- TASK BRIEF
Restate the records that follow. Every word must match.

SUPPLIED RECORDS below:

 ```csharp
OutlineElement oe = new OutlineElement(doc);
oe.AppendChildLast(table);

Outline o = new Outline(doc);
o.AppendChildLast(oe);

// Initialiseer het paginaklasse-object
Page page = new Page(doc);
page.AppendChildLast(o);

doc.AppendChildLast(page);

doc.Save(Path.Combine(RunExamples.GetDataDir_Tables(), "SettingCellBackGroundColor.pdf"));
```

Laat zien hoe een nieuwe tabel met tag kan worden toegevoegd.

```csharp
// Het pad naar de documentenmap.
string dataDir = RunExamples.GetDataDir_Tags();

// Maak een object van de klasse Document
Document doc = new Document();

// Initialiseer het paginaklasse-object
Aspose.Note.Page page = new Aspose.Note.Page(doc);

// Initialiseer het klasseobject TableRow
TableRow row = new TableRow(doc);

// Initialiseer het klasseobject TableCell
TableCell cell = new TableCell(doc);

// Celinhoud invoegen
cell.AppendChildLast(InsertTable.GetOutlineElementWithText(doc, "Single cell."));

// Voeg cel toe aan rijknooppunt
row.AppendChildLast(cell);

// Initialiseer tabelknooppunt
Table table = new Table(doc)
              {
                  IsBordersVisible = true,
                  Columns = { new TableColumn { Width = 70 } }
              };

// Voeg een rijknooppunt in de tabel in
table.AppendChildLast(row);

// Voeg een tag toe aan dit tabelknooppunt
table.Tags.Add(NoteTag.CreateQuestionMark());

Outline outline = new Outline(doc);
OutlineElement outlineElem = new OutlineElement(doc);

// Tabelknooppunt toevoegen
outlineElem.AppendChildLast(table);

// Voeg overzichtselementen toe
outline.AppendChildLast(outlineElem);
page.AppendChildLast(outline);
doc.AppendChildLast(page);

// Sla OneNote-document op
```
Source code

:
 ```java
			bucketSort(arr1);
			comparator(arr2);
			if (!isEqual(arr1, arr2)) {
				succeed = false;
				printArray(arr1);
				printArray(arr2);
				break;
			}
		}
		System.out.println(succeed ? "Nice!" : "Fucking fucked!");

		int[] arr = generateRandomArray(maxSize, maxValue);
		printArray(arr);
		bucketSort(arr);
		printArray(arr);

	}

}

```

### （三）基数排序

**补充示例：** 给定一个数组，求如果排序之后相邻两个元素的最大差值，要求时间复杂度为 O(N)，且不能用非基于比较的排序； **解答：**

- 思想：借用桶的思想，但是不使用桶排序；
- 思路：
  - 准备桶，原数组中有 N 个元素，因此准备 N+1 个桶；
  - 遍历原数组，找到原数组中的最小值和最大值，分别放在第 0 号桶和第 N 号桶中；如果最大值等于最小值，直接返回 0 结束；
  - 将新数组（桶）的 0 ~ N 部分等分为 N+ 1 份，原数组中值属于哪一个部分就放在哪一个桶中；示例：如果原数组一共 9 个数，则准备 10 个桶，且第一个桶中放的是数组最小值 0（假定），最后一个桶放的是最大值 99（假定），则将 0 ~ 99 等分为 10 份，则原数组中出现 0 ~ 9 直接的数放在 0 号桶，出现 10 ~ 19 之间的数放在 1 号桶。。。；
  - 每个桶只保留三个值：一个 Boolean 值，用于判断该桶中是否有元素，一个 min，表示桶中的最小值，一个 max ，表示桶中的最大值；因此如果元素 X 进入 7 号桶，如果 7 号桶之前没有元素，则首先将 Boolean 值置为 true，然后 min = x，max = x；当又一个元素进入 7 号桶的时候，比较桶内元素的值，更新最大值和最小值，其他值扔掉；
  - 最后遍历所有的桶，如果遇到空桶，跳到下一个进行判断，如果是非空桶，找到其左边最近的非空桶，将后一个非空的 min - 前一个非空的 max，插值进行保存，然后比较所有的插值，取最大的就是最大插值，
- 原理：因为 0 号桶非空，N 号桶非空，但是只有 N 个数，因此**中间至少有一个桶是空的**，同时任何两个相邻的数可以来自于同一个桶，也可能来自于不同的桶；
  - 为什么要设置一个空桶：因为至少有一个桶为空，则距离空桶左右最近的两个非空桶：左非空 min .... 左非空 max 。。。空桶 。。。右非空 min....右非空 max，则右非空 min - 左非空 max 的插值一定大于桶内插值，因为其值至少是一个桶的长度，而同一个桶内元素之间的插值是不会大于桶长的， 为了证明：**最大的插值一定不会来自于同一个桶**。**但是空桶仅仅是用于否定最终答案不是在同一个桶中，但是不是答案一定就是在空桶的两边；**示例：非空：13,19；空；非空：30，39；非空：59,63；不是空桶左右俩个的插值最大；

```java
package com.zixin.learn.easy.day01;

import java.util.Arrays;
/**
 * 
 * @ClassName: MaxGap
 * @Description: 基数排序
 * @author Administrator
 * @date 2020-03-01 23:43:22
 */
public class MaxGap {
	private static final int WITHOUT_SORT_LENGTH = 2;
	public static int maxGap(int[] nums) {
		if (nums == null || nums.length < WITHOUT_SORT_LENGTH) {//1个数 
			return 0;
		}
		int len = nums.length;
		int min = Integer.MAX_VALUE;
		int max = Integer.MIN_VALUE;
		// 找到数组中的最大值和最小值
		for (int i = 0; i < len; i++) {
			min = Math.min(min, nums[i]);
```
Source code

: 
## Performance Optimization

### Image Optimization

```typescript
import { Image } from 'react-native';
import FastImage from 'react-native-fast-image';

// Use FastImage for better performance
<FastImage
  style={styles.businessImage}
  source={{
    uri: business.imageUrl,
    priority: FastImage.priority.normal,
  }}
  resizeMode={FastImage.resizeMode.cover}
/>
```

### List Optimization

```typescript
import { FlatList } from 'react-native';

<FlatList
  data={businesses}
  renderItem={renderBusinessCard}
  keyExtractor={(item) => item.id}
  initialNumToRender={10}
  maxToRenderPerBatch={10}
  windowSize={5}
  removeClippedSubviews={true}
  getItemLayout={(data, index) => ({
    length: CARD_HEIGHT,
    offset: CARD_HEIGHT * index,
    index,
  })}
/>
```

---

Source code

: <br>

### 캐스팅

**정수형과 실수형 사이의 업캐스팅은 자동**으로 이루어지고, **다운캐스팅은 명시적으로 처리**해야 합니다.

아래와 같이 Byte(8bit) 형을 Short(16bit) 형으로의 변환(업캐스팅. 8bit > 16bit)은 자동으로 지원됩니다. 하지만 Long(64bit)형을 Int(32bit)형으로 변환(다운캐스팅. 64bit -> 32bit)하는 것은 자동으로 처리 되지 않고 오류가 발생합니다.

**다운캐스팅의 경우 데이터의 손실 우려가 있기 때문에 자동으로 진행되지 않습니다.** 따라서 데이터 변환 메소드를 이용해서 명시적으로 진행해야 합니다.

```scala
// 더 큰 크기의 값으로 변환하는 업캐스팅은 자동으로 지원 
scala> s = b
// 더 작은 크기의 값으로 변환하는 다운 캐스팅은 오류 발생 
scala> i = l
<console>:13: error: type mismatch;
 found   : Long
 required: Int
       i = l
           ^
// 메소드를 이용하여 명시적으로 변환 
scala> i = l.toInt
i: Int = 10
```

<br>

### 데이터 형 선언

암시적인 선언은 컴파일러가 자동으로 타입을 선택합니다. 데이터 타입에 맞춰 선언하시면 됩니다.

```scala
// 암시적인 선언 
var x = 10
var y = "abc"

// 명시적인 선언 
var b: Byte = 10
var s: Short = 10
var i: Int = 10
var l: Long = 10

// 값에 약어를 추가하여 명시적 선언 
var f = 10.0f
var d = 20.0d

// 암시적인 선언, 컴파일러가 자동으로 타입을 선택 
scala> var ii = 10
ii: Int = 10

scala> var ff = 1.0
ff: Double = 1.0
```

End of SUPPLIED RECORDS.

- TASK SOLUTION
 ```csharp
OutlineElement oe = new OutlineElement(doc);
oe.AppendChildLast(table);

Outline o = new Outline(doc);
o.AppendChildLast(oe);

// Initialiseer het paginaklasse-object
Page page = new Page(doc);
page.AppendChildLast(o);

doc.AppendChildLast(page);

doc.Save(Path.Combine(RunExamples.GetDataDir_Tables(), "SettingCellBackGroundColor.pdf"));
```

Laat zien hoe een nieuwe tabel met tag kan worden toegevoegd.

```csharp
// Het pad naar de documentenmap.
string dataDir = RunExamples.GetDataDir_Tags();

// Maak een object van de klasse Document
Document doc = new Document();

// Initialiseer het paginaklasse-object
Aspose.Note.Page page = new Aspose.Note.Page(doc);

// Initialiseer het klasseobject TableRow
TableRow row = new TableRow(doc);

// Initialiseer het klasseobject TableCell
TableCell cell = new TableCell(doc);

// Celinhoud invoegen
cell.AppendChildLast(InsertTable.GetOutlineElementWithText(doc, "Single cell."));

// Voeg cel toe aan rijknooppunt
row.AppendChildLast(cell);

// Initialiseer tabelknooppunt
Table table = new Table(doc)
              {
                  IsBordersVisible = true,
                  Columns = { new TableColumn { Width = 70 } }
              };

// Voeg een rijknooppunt in de tabel in
table.AppendChildLast(row);

// Voeg een tag toe aan dit tabelknooppunt
table.Tags.Add(NoteTag.CreateQuestionMark());

Outline outline = new Outline(doc);
OutlineElement outlineElem = new OutlineElement(doc);

// Tabelknooppunt toevoegen
outlineElem.AppendChildLast(table);

// Voeg overzichtselementen toe
outline.AppendChildLast(outlineElem);
page.AppendChildLast(outline);
doc.AppendChildLast(page);

// Sla OneNote-document op
```
Source code

:
 ```java
			bucketSort(arr1);
			comparator(arr2);
			if (!isEqual(arr1, arr2)) {
				succeed = false;
				printArray(arr1);
				printArray(arr2);
				break;
			}
		}
		System.out.println(succeed ? "Nice!" : "Fucking fucked!");

		int[] arr = generateRandomArray(maxSize, maxValue);
		printArray(arr);
		bucketSort(arr);
		printArray(arr);

	}

}

```

### （三）基数排序

**补充示例：** 给定一个数组，求如果排序之后相邻两个元素的最大差值，要求时间复杂度为 O(N)，且不能用非基于比较的排序； **解答：**

- 思想：借用桶的思想，但是不使用桶排序；
- 思路：
  - 准备桶，原数组中有 N 个元素，因此准备 N+1 个桶；
  - 遍历原数组，找到原数组中的最小值和最大值，分别放在第 0 号桶和第 N 号桶中；如果最大值等于最小值，直接返回 0 结束；
  - 将新数组（桶）的 0 ~ N 部分等分为 N+ 1 份，原数组中值属于哪一个部分就放在哪一个桶中；示例：如果原数组一共 9 个数，则准备 10 个桶，且第一个桶中放的是数组最小值 0（假定），最后一个桶放的是最大值 99（假定），则将 0 ~ 99 等分为 10 份，则原数组中出现 0 ~ 9 直接的数放在 0 号桶，出现 10 ~ 19 之间的数放在 1 号桶。。。；
  - 每个桶只保留三个值：一个 Boolean 值，用于判断该桶中是否有元素，一个 min，表示桶中的最小值，一个 max ，表示桶中的最大值；因此如果元素 X 进入 7 号桶，如果 7 号桶之前没有元素，则首先将 Boolean 值置为 true，然后 min = x，max = x；当又一个元素进入 7 号桶的时候，比较桶内元素的值，更新最大值和最小值，其他值扔掉；
  - 最后遍历所有的桶，如果遇到空桶，跳到下一个进行判断，如果是非空桶，找到其左边最近的非空桶，将后一个非空的 min - 前一个非空的 max，插值进行保存，然后比较所有的插值，取最大的就是最大插值，
- 原理：因为 0 号桶非空，N 号桶非空，但是只有 N 个数，因此**中间至少有一个桶是空的**，同时任何两个相邻的数可以来自于同一个桶，也可能来自于不同的桶；
  - 为什么要设置一个空桶：因为至少有一个桶为空，则距离空桶左右最近的两个非空桶：左非空 min .... 左非空 max 。。。空桶 。。。右非空 min....右非空 max，则右非空 min - 左非空 max 的插值一定大于桶内插值，因为其值至少是一个桶的长度，而同一个桶内元素之间的插值是不会大于桶长的， 为了证明：**最大的插值一定不会来自于同一个桶**。**但是空桶仅仅是用于否定最终答案不是在同一个桶中，但是不是答案一定就是在空桶的两边；**示例：非空：13,19；空；非空：30，39；非空：59,63；不是空桶左右俩个的插值最大；

```java
package com.zixin.learn.easy.day01;

import java.util.Arrays;
/**
 * 
 * @ClassName: MaxGap
 * @Description: 基数排序
 * @author Administrator
 * @date 2020-03-01 23:43:22
 */
public class MaxGap {
	private static final int WITHOUT_SORT_LENGTH = 2;
	public static int maxGap(int[] nums) {
		if (nums == null || nums.length < WITHOUT_SORT_LENGTH) {//1个数 
			return 0;
		}
		int len = nums.length;
		int min = Integer.MAX_VALUE;
		int max = Integer.MIN_VALUE;
		// 找到数组中的最大值和最小值
		for (int i = 0; i < len; i++) {
			min = Math.min(min, nums[i]);
```
Source code

: 
## Performance Optimization

### Image Optimization

```typescript
import { Image } from 'react-native';
import FastImage from 'react-native-fast-image';

// Use FastImage for better performance
<FastImage
  style={styles.businessImage}
  source={{
    uri: business.imageUrl,
    priority: FastImage.priority.normal,
  }}
  resizeMode={FastImage.resizeMode.cover}
/>
```

### List Optimization

```typescript
import { FlatList } from 'react-native';

<FlatList
  data={businesses}
  renderItem={renderBusinessCard}
  keyExtractor={(item) => item.id}
  initialNumToRender={10}
  maxToRenderPerBatch={10}
  windowSize={5}
  removeClippedSubviews={true}
  getItemLayout={(data, index) => ({
    length: CARD_HEIGHT,
    offset: CARD_HEIGHT * index,
    index,
  })}
/>
```

---

Source code

: <br>

### 캐스팅

**정수형과 실수형 사이의 업캐스팅은 자동**으로 이루어지고, **다운캐스팅은 명시적으로 처리**해야 합니다.

아래와 같이 Byte(8bit) 형을 Short(16bit) 형으로의 변환(업캐스팅. 8bit > 16bit)은 자동으로 지원됩니다. 하지만 Long(64bit)형을 Int(32bit)형으로 변환(다운캐스팅. 64bit -> 32bit)하는 것은 자동으로 처리 되지 않고 오류가 발생합니다.

**다운캐스팅의 경우 데이터의 손실 우려가 있기 때문에 자동으로 진행되지 않습니다.** 따라서 데이터 변환 메소드를 이용해서 명시적으로 진행해야 합니다.

```scala
// 더 큰 크기의 값으로 변환하는 업캐스팅은 자동으로 지원 
scala> s = b
// 더 작은 크기의 값으로 변환하는 다운 캐스팅은 오류 발생 
scala> i = l
<console>:13: error: type mismatch;
 found   : Long
 required: Int
       i = l
           ^
// 메소드를 이용하여 명시적으로 변환 
scala> i = l.toInt
i: Int = 10
```

<br>

### 데이터 형 선언

암시적인 선언은 컴파일러가 자동으로 타입을 선택합니다. 데이터 타입에 맞춰 선언하시면 됩니다.

```scala
// 암시적인 선언 
var x = 10
var y = "abc"

// 명시적인 선언 
var b: Byte = 10
var s: Short = 10
var i: Int = 10
var l: Long = 10

// 값에 약어를 추가하여 명시적 선언 
var f = 10.0f
var d = 20.0d

// 암시적인 선언, 컴파일러가 자동으로 타입을 선택 
scala> var ii = 10
ii: Int = 10

scala> var ff = 1.0
ff: Double = 1.0
```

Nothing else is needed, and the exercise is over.